Level-based interrupts were required to avoid losing an edge interrupt from a character that arrives on one UART immediately after one arriving on another: servicing the first effectively eliminates the second, so that second character would be lost. In fact, this is exactly what happened in the initial, edge-interrupt version of this driver once >1 UART was exercised.
Has there been an observed failure with the current scheme?
Regards,
The Driver Author (someone else)
I am considering an upcoming situation in an embedded Linux project (no hardware yet) where two external chips will need to share a single physical IRQ line. This line is capable in hardware of edge triggering but not level triggered interrupts.
Looking at the shared irq support in Linux, I understand that the way this would work with two separate drivers is that each would have their interrupt handler called, check their hardware and handle if appropriate.
However I imagine the following race condition and would like to know if I'm missing something or what might be done to work around this. Let's say there are two external interrupt sources, devices A and B:
device B interrupt occurs, IRQ goes active
IRQ edge causes Linux core interrupt handler to run
ISR for device A runs, finds no interrupt pending
device A interrupt occurs, IRQ stays active (wire-OR)
ISR for device B runs, finds interrupt pending, handles and clears it
core interrupt handler exits
IRQ stays active, no more edges are generated, IRQ is locked up
It seems that for this to be fixed, the core interrupt handler would have to check the IRQ level after running all handlers, and if still active, run them all again. Will Linux do this? I don't think the interrupt core knows how to check the level of an IRQ line.
Is this race something that can actually happen, and if so how do I deal with this?
Basically, with the hardware you've described, doing a wired-or for the interrupts will NEVER work correctly on it's own.

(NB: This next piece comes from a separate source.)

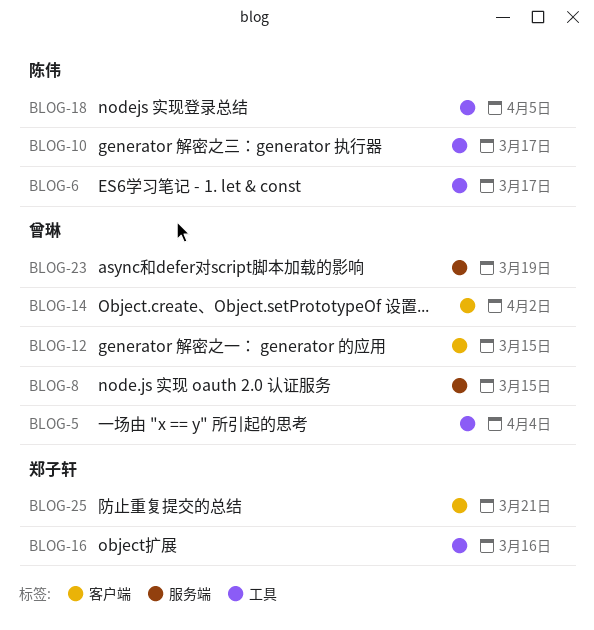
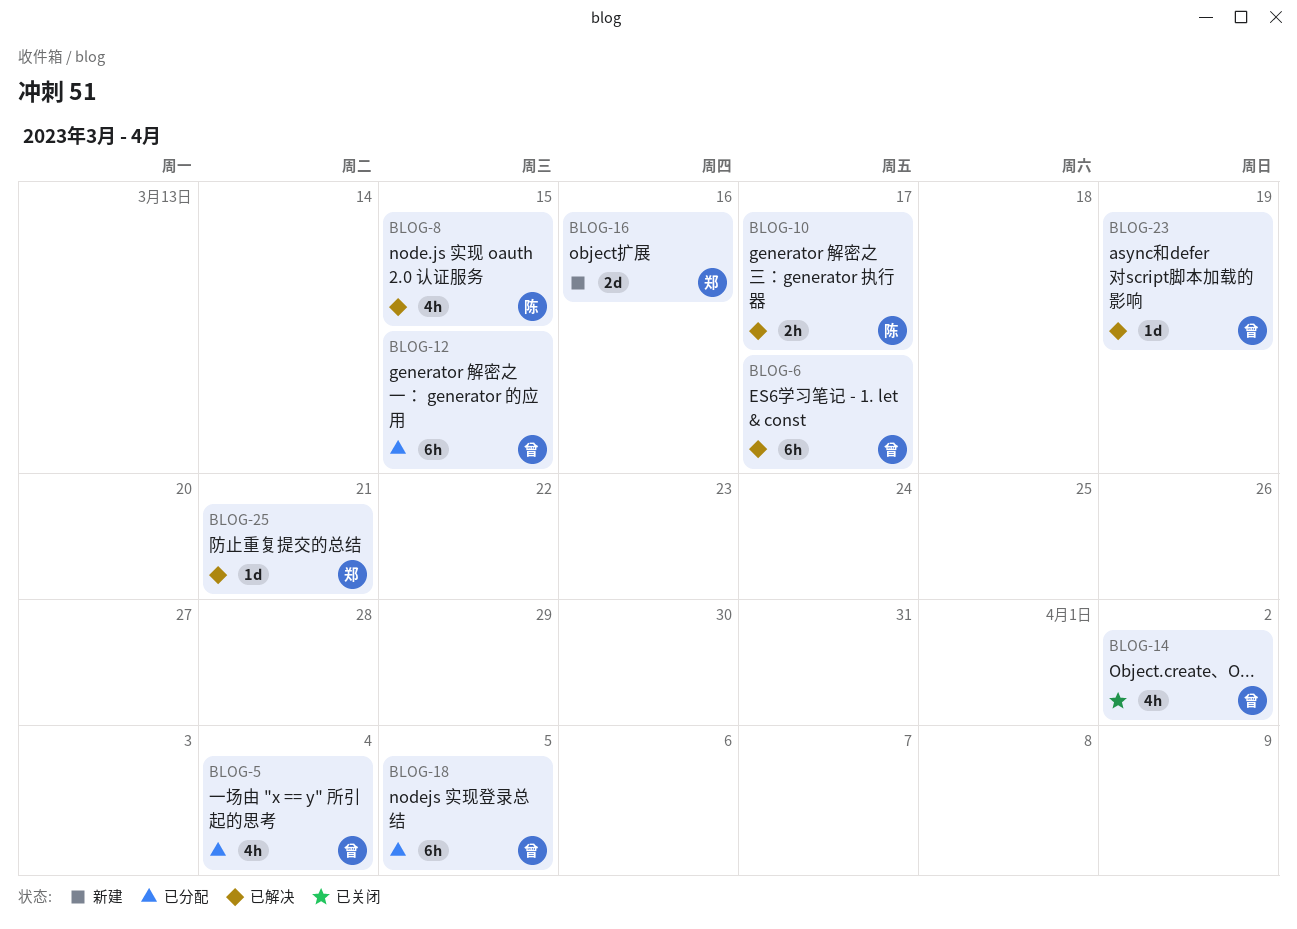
BLOG-6, owner: 陈伟 -> 曾琳
BLOG-8, owner: 曾琳 -> 陈伟
BLOG-18, owner: 陈伟 -> 曾琳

If you want to do wired-or, you really need to be using level-sensitive IRQ inputs. If that's not feasible, then perhaps you can add in some kind of interrupt controller. That device would take N level-sensitive inputs, and have one output, and some kind of 'clear'. When the interrupt controller gets a clear it would lower it's output, then re-assert the output if any of it's inputs were still asserted.
On the software side, you could look at is running the IRQ line to another processor input. This would allow you to at least check the state, but the Linux core ISR handling isn't going to know anything about this, and so you'll have to patch in something to get it to check it and cycle through the ISRs again. Also, this means that in heavy interrupt loading situations you're NEVER going to get out of this ISR. Given that you're doing a wire-or on the IRQs, I'm kind of assuming these devices won't be interrupting too often.
One other thing is to look really hard at the processor. There may be some kind of trick you can pull with the interrupt setup in order to get it to recognize the interrupt again.
I wouldn't try anything too tricky myself, I'd either separate the sources onto separate IRQ inputs, change to a level-sensitive input, or add an interrupt controller chip.